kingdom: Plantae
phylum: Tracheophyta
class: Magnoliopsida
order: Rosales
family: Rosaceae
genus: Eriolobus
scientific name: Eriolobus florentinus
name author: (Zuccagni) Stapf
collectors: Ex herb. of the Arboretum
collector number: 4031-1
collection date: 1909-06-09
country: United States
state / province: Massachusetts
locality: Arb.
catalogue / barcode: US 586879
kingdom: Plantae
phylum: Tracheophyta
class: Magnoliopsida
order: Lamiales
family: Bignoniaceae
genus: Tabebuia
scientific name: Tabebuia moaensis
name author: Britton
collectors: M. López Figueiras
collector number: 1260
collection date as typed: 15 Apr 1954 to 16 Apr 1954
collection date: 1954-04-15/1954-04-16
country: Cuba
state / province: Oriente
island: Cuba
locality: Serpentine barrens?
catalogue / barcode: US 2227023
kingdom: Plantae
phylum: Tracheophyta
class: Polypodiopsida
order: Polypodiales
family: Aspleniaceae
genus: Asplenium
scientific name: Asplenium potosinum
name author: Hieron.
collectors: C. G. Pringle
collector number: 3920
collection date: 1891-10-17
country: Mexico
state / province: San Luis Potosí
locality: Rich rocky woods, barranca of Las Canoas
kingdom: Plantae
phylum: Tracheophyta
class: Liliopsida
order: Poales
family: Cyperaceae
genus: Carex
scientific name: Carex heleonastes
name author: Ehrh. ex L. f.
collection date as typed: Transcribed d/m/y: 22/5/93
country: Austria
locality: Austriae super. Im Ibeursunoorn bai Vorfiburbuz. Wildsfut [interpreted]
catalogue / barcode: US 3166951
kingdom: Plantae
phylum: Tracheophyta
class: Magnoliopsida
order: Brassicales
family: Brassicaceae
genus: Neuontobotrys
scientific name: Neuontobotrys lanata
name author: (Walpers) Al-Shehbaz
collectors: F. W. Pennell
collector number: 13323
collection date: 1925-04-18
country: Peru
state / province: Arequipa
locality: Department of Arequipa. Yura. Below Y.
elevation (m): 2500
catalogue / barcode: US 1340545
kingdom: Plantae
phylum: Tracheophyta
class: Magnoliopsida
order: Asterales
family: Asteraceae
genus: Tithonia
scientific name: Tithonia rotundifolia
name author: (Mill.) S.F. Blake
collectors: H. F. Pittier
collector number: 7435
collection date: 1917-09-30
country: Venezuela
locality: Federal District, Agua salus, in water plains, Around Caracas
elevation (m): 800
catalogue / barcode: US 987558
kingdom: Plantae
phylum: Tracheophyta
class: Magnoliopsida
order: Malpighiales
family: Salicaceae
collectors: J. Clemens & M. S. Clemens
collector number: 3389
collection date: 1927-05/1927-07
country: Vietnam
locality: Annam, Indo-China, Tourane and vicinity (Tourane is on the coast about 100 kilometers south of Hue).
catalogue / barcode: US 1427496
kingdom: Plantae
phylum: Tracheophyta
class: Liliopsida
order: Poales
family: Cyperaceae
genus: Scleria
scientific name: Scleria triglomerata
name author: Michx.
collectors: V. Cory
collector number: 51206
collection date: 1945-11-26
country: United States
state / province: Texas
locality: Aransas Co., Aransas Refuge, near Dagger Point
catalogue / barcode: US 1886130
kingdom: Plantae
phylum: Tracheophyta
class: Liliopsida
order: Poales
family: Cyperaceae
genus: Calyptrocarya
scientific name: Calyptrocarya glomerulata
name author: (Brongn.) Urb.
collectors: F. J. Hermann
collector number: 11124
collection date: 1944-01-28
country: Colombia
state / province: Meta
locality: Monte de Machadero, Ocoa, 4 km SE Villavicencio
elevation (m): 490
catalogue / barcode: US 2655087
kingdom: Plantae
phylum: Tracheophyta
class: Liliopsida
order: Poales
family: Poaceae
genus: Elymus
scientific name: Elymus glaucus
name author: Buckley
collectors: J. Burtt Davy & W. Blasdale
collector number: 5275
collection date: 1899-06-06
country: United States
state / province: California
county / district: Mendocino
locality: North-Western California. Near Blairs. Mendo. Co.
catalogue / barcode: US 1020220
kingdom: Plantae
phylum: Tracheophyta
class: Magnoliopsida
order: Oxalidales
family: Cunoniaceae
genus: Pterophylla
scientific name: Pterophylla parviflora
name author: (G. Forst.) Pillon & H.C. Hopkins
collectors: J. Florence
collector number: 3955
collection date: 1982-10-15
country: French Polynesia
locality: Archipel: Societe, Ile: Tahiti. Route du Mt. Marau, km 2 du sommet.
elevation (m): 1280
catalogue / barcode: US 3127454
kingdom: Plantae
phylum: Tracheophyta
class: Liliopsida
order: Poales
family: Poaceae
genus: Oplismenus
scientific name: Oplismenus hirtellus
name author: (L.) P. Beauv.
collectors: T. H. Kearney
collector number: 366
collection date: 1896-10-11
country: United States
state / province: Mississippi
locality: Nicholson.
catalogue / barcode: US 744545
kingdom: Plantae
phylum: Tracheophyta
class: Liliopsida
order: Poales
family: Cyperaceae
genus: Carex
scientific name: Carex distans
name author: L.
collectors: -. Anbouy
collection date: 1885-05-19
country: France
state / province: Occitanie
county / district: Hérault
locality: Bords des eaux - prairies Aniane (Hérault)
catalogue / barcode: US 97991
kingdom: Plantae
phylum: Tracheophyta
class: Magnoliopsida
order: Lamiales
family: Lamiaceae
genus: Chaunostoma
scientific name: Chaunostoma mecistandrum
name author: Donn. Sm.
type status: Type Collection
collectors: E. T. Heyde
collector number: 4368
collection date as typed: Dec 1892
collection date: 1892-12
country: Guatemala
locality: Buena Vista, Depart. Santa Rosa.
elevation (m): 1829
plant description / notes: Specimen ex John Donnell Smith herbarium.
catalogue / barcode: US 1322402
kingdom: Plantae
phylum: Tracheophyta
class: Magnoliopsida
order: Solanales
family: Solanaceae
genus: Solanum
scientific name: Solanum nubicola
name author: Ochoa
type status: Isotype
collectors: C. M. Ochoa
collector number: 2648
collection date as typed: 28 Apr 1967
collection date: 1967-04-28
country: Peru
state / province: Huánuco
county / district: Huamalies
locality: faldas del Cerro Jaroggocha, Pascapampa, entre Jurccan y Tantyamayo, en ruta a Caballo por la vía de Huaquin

WHAT THIS TASK INVOLVES:
Please rewrite all the records above, changing every "catalogue" to "catalog" and leaving everything else as it is.

RESULT OF THE EXERCISE:
kingdom: Plantae
phylum: Tracheophyta
class: Magnoliopsida
order: Rosales
family: Rosaceae
genus: Eriolobus
scientific name: Eriolobus florentinus
name author: (Zuccagni) Stapf
collectors: Ex herb. of the Arboretum
collector number: 4031-1
collection date: 1909-06-09
country: United States
state / province: Massachusetts
locality: Arb.
catalog / barcode: US 586879
kingdom: Plantae
phylum: Tracheophyta
class: Magnoliopsida
order: Lamiales
family: Bignoniaceae
genus: Tabebuia
scientific name: Tabebuia moaensis
name author: Britton
collectors: M. López Figueiras
collector number: 1260
collection date as typed: 15 Apr 1954 to 16 Apr 1954
collection date: 1954-04-15/1954-04-16
country: Cuba
state / province: Oriente
island: Cuba
locality: Serpentine barrens?
catalog / barcode: US 2227023
kingdom: Plantae
phylum: Tracheophyta
class: Polypodiopsida
order: Polypodiales
family: Aspleniaceae
genus: Asplenium
scientific name: Asplenium potosinum
name author: Hieron.
collectors: C. G. Pringle
collector number: 3920
collection date: 1891-10-17
country: Mexico
state / province: San Luis Potosí
locality: Rich rocky woods, barranca of Las Canoas
kingdom: Plantae
phylum: Tracheophyta
class: Liliopsida
order: Poales
family: Cyperaceae
genus: Carex
scientific name: Carex heleonastes
name author: Ehrh. ex L. f.
collection date as typed: Transcribed d/m/y: 22/5/93
country: Austria
locality: Austriae super. Im Ibeursunoorn bai Vorfiburbuz. Wildsfut [interpreted]
catalog / barcode: US 3166951
kingdom: Plantae
phylum: Tracheophyta
class: Magnoliopsida
order: Brassicales
family: Brassicaceae
genus: Neuontobotrys
scientific name: Neuontobotrys lanata
name author: (Walpers) Al-Shehbaz
collectors: F. W. Pennell
collector number: 13323
collection date: 1925-04-18
country: Peru
state / province: Arequipa
locality: Department of Arequipa. Yura. Below Y.
elevation (m): 2500
catalog / barcode: US 1340545
kingdom: Plantae
phylum: Tracheophyta
class: Magnoliopsida
order: Asterales
family: Asteraceae
genus: Tithonia
scientific name: Tithonia rotundifolia
name author: (Mill.) S.F. Blake
collectors: H. F. Pittier
collector number: 7435
collection date: 1917-09-30
country: Venezuela
locality: Federal District, Agua salus, in water plains, Around Caracas
elevation (m): 800
catalog / barcode: US 987558
kingdom: Plantae
phylum: Tracheophyta
class: Magnoliopsida
order: Malpighiales
family: Salicaceae
collectors: J. Clemens & M. S. Clemens
collector number: 3389
collection date: 1927-05/1927-07
country: Vietnam
locality: Annam, Indo-China, Tourane and vicinity (Tourane is on the coast about 100 kilometers south of Hue).
catalog / barcode: US 1427496
kingdom: Plantae
phylum: Tracheophyta
class: Liliopsida
order: Poales
family: Cyperaceae
genus: Scleria
scientific name: Scleria triglomerata
name author: Michx.
collectors: V. Cory
collector number: 51206
collection date: 1945-11-26
country: United States
state / province: Texas
locality: Aransas Co., Aransas Refuge, near Dagger Point
catalog / barcode: US 1886130
kingdom: Plantae
phylum: Tracheophyta
class: Liliopsida
order: Poales
family: Cyperaceae
genus: Calyptrocarya
scientific name: Calyptrocarya glomerulata
name author: (Brongn.) Urb.
collectors: F. J. Hermann
collector number: 11124
collection date: 1944-01-28
country: Colombia
state / province: Meta
locality: Monte de Machadero, Ocoa, 4 km SE Villavicencio
elevation (m): 490
catalog / barcode: US 2655087
kingdom: Plantae
phylum: Tracheophyta
class: Liliopsida
order: Poales
family: Poaceae
genus: Elymus
scientific name: Elymus glaucus
name author: Buckley
collectors: J. Burtt Davy & W. Blasdale
collector number: 5275
collection date: 1899-06-06
country: United States
state / province: California
county / district: Mendocino
locality: North-Western California. Near Blairs. Mendo. Co.
catalog / barcode: US 1020220
kingdom: Plantae
phylum: Tracheophyta
class: Magnoliopsida
order: Oxalidales
family: Cunoniaceae
genus: Pterophylla
scientific name: Pterophylla parviflora
name author: (G. Forst.) Pillon & H.C. Hopkins
collectors: J. Florence
collector number: 3955
collection date: 1982-10-15
country: French Polynesia
locality: Archipel: Societe, Ile: Tahiti. Route du Mt. Marau, km 2 du sommet.
elevation (m): 1280
catalog / barcode: US 3127454
kingdom: Plantae
phylum: Tracheophyta
class: Liliopsida
order: Poales
family: Poaceae
genus: Oplismenus
scientific name: Oplismenus hirtellus
name author: (L.) P. Beauv.
collectors: T. H. Kearney
collector number: 366
collection date: 1896-10-11
country: United States
state / province: Mississippi
locality: Nicholson.
catalog / barcode: US 744545
kingdom: Plantae
phylum: Tracheophyta
class: Liliopsida
order: Poales
family: Cyperaceae
genus: Carex
scientific name: Carex distans
name author: L.
collectors: -. Anbouy
collection date: 1885-05-19
country: France
state / province: Occitanie
county / district: Hérault
locality: Bords des eaux - prairies Aniane (Hérault)
catalog / barcode: US 97991
kingdom: Plantae
phylum: Tracheophyta
class: Magnoliopsida
order: Lamiales
family: Lamiaceae
genus: Chaunostoma
scientific name: Chaunostoma mecistandrum
name author: Donn. Sm.
type status: Type Collection
collectors: E. T. Heyde
collector number: 4368
collection date as typed: Dec 1892
collection date: 1892-12
country: Guatemala
locality: Buena Vista, Depart. Santa Rosa.
elevation (m): 1829
plant description / notes: Specimen ex John Donnell Smith herbarium.
catalog / barcode: US 1322402
kingdom: Plantae
phylum: Tracheophyta
class: Magnoliopsida
order: Solanales
family: Solanaceae
genus: Solanum
scientific name: Solanum nubicola
name author: Ochoa
type status: Isotype
collectors: C. M. Ochoa
collector number: 2648
collection date as typed: 28 Apr 1967
collection date: 1967-04-28
country: Peru
state / province: Huánuco
county / district: Huamalies
locality: faldas del Cerro Jaroggocha, Pascapampa, entre Jurccan y Tantyamayo, en ruta a Caballo por la vía de Huaquin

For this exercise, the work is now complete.